Records from a dataset
-- START --

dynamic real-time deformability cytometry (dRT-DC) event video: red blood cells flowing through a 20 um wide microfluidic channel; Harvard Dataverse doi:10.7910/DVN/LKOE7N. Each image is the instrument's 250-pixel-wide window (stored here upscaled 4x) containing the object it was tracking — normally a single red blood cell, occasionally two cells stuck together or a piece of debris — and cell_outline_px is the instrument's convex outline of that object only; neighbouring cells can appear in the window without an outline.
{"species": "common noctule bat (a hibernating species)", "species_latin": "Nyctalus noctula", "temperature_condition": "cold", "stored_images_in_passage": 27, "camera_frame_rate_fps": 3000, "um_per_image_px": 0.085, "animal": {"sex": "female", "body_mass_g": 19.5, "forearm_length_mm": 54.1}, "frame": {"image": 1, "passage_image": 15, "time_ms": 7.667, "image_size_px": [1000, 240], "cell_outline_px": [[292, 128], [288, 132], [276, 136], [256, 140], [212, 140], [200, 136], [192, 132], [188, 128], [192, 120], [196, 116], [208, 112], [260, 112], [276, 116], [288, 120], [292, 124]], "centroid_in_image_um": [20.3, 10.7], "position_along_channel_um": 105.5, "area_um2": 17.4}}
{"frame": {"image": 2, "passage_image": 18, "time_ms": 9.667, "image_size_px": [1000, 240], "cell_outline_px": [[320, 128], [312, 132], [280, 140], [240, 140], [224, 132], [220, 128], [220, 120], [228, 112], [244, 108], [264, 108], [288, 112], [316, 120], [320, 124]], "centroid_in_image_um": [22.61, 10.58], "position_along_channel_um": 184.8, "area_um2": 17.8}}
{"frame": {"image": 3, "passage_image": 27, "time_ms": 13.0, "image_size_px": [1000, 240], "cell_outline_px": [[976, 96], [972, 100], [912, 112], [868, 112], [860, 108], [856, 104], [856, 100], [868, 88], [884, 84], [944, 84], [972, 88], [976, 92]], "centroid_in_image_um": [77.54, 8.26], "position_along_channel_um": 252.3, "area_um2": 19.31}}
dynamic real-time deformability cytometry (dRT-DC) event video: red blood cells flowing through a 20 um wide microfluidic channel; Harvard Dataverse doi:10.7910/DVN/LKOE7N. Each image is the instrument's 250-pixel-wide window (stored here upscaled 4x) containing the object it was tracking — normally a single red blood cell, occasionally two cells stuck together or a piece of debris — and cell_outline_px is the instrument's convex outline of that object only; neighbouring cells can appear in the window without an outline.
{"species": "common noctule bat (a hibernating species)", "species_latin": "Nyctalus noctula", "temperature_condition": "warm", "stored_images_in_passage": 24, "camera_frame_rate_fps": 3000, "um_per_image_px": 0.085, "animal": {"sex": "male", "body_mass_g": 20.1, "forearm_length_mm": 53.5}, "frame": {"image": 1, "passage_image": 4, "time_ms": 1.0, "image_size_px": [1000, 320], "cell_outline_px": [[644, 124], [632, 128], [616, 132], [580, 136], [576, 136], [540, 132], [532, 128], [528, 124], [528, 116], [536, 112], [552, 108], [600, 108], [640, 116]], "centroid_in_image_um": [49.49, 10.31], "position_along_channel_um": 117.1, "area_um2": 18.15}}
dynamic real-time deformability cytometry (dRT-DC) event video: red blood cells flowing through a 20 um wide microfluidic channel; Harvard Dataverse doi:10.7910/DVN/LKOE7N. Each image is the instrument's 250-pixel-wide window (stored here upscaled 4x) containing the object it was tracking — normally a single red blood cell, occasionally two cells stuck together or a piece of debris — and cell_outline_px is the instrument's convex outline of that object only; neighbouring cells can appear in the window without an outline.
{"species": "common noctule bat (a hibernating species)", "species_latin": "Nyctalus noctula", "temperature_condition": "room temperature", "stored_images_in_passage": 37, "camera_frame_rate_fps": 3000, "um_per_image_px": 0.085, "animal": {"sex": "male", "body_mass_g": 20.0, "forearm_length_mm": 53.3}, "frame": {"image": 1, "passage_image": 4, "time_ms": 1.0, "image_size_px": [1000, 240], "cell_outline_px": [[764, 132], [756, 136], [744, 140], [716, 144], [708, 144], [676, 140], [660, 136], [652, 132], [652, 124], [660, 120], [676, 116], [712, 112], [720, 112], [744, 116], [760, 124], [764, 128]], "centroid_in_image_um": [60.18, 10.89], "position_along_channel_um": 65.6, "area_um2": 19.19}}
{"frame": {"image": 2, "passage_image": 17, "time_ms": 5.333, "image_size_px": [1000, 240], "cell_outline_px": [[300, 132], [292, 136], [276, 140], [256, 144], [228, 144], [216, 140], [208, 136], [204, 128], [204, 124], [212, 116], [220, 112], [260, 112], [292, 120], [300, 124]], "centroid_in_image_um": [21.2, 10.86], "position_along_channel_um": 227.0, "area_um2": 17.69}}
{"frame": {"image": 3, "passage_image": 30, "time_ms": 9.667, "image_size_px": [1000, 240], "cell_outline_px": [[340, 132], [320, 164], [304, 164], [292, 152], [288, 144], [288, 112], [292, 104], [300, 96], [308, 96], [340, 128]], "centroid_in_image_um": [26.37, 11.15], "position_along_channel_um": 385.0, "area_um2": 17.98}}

-- END --

TASK DIRECTIONS: Restate the listing in full, word for word.

OUTPUT:
dynamic real-time deformability cytometry (dRT-DC) event video: red blood cells flowing through a 20 um wide microfluidic channel; Harvard Dataverse doi:10.7910/DVN/LKOE7N. Each image is the instrument's 250-pixel-wide window (stored here upscaled 4x) containing the object it was tracking — normally a single red blood cell, occasionally two cells stuck together or a piece of debris — and cell_outline_px is the instrument's convex outline of that object only; neighbouring cells can appear in the window without an outline.
{"species": "common noctule bat (a hibernating species)", "species_latin": "Nyctalus noctula", "temperature_condition": "cold", "stored_images_in_passage": 27, "camera_frame_rate_fps": 3000, "um_per_image_px": 0.085, "animal": {"sex": "female", "body_mass_g": 19.5, "forearm_length_mm": 54.1}, "frame": {"image": 1, "passage_image": 15, "time_ms": 7.667, "image_size_px": [1000, 240], "cell_outline_px": [[292, 128], [288, 132], [276, 136], [256, 140], [212, 140], [200, 136], [192, 132], [188, 128], [192, 120], [196, 116], [208, 112], [260, 112], [276, 116], [288, 120], [292, 124]], "centroid_in_image_um": [20.3, 10.7], "position_along_channel_um": 105.5, "area_um2": 17.4}}
{"frame": {"image": 2, "passage_image": 18, "time_ms": 9.667, "image_size_px": [1000, 240], "cell_outline_px": [[320, 128], [312, 132], [280, 140], [240, 140], [224, 132], [220, 128], [220, 120], [228, 112], [244, 108], [264, 108], [288, 112], [316, 120], [320, 124]], "centroid_in_image_um": [22.61, 10.58], "position_along_channel_um": 184.8, "area_um2": 17.8}}
{"frame": {"image": 3, "passage_image": 27, "time_ms": 13.0, "image_size_px": [1000, 240], "cell_outline_px": [[976, 96], [972, 100], [912, 112], [868, 112], [860, 108], [856, 104], [856, 100], [868, 88], [884, 84], [944, 84], [972, 88], [976, 92]], "centroid_in_image_um": [77.54, 8.26], "position_along_channel_um": 252.3, "area_um2": 19.31}}
dynamic real-time deformability cytometry (dRT-DC) event video: red blood cells flowing through a 20 um wide microfluidic channel; Harvard Dataverse doi:10.7910/DVN/LKOE7N. Each image is the instrument's 250-pixel-wide window (stored here upscaled 4x) containing the object it was tracking — normally a single red blood cell, occasionally two cells stuck together or a piece of debris — and cell_outline_px is the instrument's convex outline of that object only; neighbouring cells can appear in the window without an outline.
{"species": "common noctule bat (a hibernating species)", "species_latin": "Nyctalus noctula", "temperature_condition": "warm", "stored_images_in_passage": 24, "camera_frame_rate_fps": 3000, "um_per_image_px": 0.085, "animal": {"sex": "male", "body_mass_g": 20.1, "forearm_length_mm": 53.5}, "frame": {"image": 1, "passage_image": 4, "time_ms": 1.0, "image_size_px": [1000, 320], "cell_outline_px": [[644, 124], [632, 128], [616, 132], [580, 136], [576, 136], [540, 132], [532, 128], [528, 124], [528, 116], [536, 112], [552, 108], [600, 108], [640, 116]], "centroid_in_image_um": [49.49, 10.31], "position_along_channel_um": 117.1, "area_um2": 18.15}}
dynamic real-time deformability cytometry (dRT-DC) event video: red blood cells flowing through a 20 um wide microfluidic channel; Harvard Dataverse doi:10.7910/DVN/LKOE7N. Each image is the instrument's 250-pixel-wide window (stored here upscaled 4x) containing the object it was tracking — normally a single red blood cell, occasionally two cells stuck together or a piece of debris — and cell_outline_px is the instrument's convex outline of that object only; neighbouring cells can appear in the window without an outline.
{"species": "common noctule bat (a hibernating species)", "species_latin": "Nyctalus noctula", "temperature_condition": "room temperature", "stored_images_in_passage": 37, "camera_frame_rate_fps": 3000, "um_per_image_px": 0.085, "animal": {"sex": "male", "body_mass_g": 20.0, "forearm_length_mm": 53.3}, "frame": {"image": 1, "passage_image": 4, "time_ms": 1.0, "image_size_px": [1000, 240], "cell_outline_px": [[764, 132], [756, 136], [744, 140], [716, 144], [708, 144], [676, 140], [660, 136], [652, 132], [652, 124], [660, 120], [676, 116], [712, 112], [720, 112], [744, 116], [760, 124], [764, 128]], "centroid_in_image_um": [60.18, 10.89], "position_along_channel_um": 65.6, "area_um2": 19.19}}
{"frame": {"image": 2, "passage_image": 17, "time_ms": 5.333, "image_size_px": [1000, 240], "cell_outline_px": [[300, 132], [292, 136], [276, 140], [256, 144], [228, 144], [216, 140], [208, 136], [204, 128], [204, 124], [212, 116], [220, 112], [260, 112], [292, 120], [300, 124]], "centroid_in_image_um": [21.2, 10.86], "position_along_channel_um": 227.0, "area_um2": 17.69}}
{"frame": {"image": 3, "passage_image": 30, "time_ms": 9.667, "image_size_px": [1000, 240], "cell_outline_px": [[340, 132], [320, 164], [304, 164], [292, 152], [288, 144], [288, 112], [292, 104], [300, 96], [308, 96], [340, 128]], "centroid_in_image_um": [26.37, 11.15], "position_along_channel_um": 385.0, "area_um2": 17.98}}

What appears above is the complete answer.